### About this exercise:
Make an exact copy of the listing so that no picture is carried over.

### Provided records:
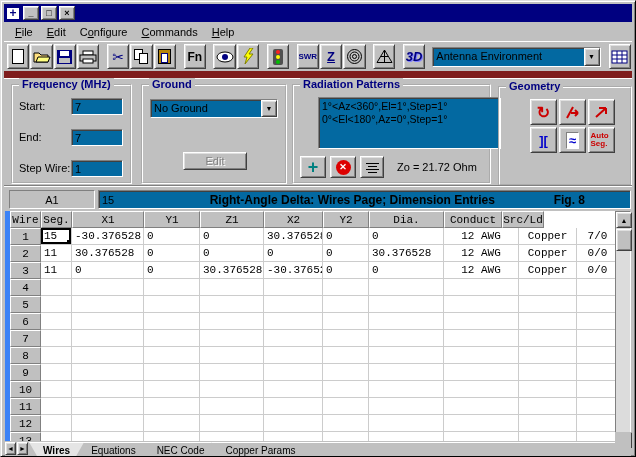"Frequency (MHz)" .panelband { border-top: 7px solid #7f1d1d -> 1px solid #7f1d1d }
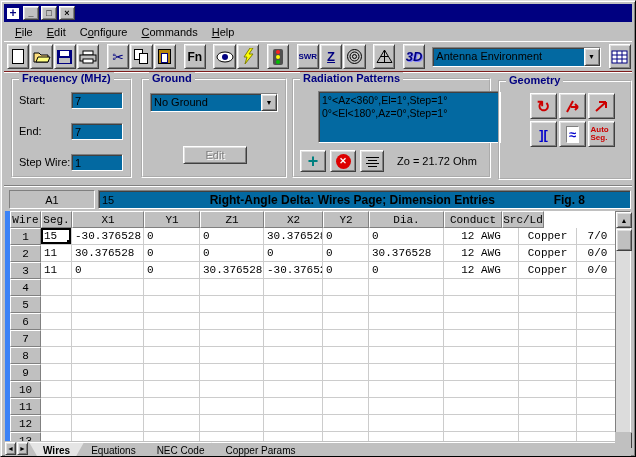"Geometry" div.gbox { top: 8px -> 20px }
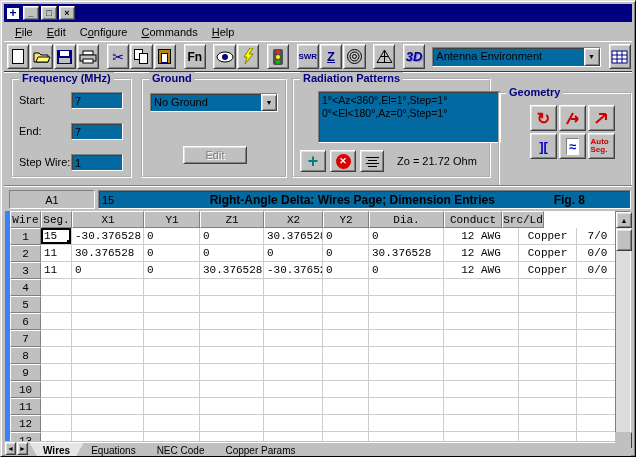"Wire" .gridwrap { border-left: 5px solid #3b82f6 -> 2px solid #3b82f6; font-family: Liberation Mono, monospace -> none }
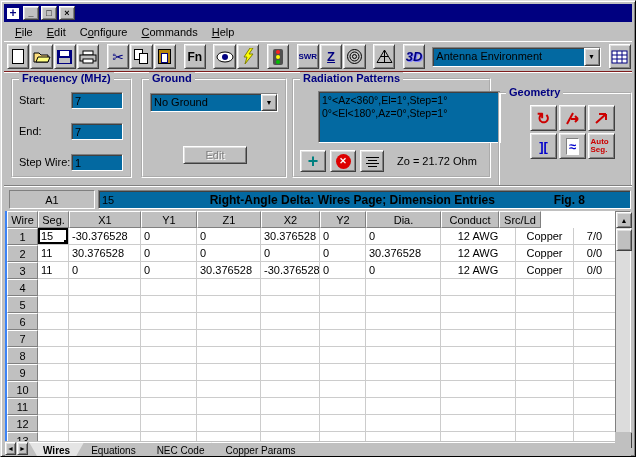"Z1" div.hcell { width: 64px -> 52px }
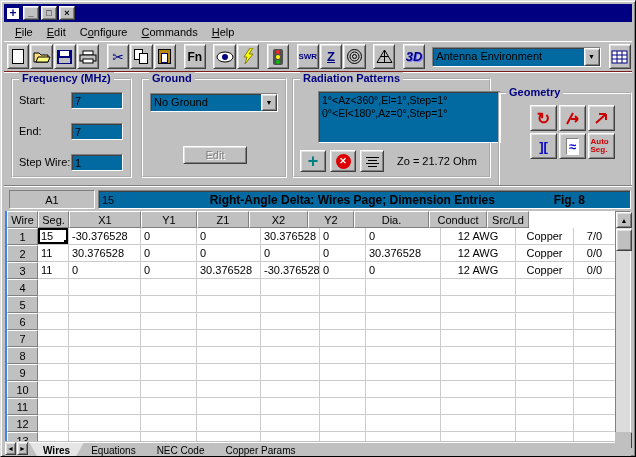"Y2" div.hcell { width: 46px -> 56px }
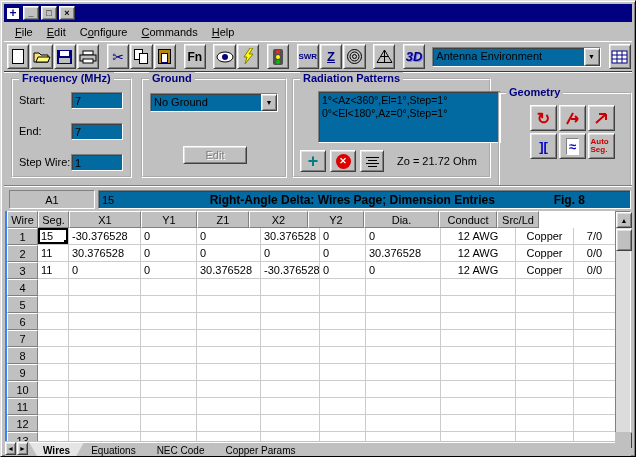"Wires" .tab.active { background: #e5e5e5 -> #ef4444 }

### Task answer:
"Frequency (MHz)" .panelband { border-top: 7px solid #7f1d1d -> 1px solid #7f1d1d }
"Geometry" div.gbox { top: 8px -> 20px }
"Wire" .gridwrap { border-left: 5px solid #3b82f6 -> 2px solid #3b82f6; font-family: Liberation Mono, monospace -> none }
"Z1" div.hcell { width: 64px -> 52px }
"Y2" div.hcell { width: 46px -> 56px }
"Wires" .tab.active { background: #e5e5e5 -> #ef4444 }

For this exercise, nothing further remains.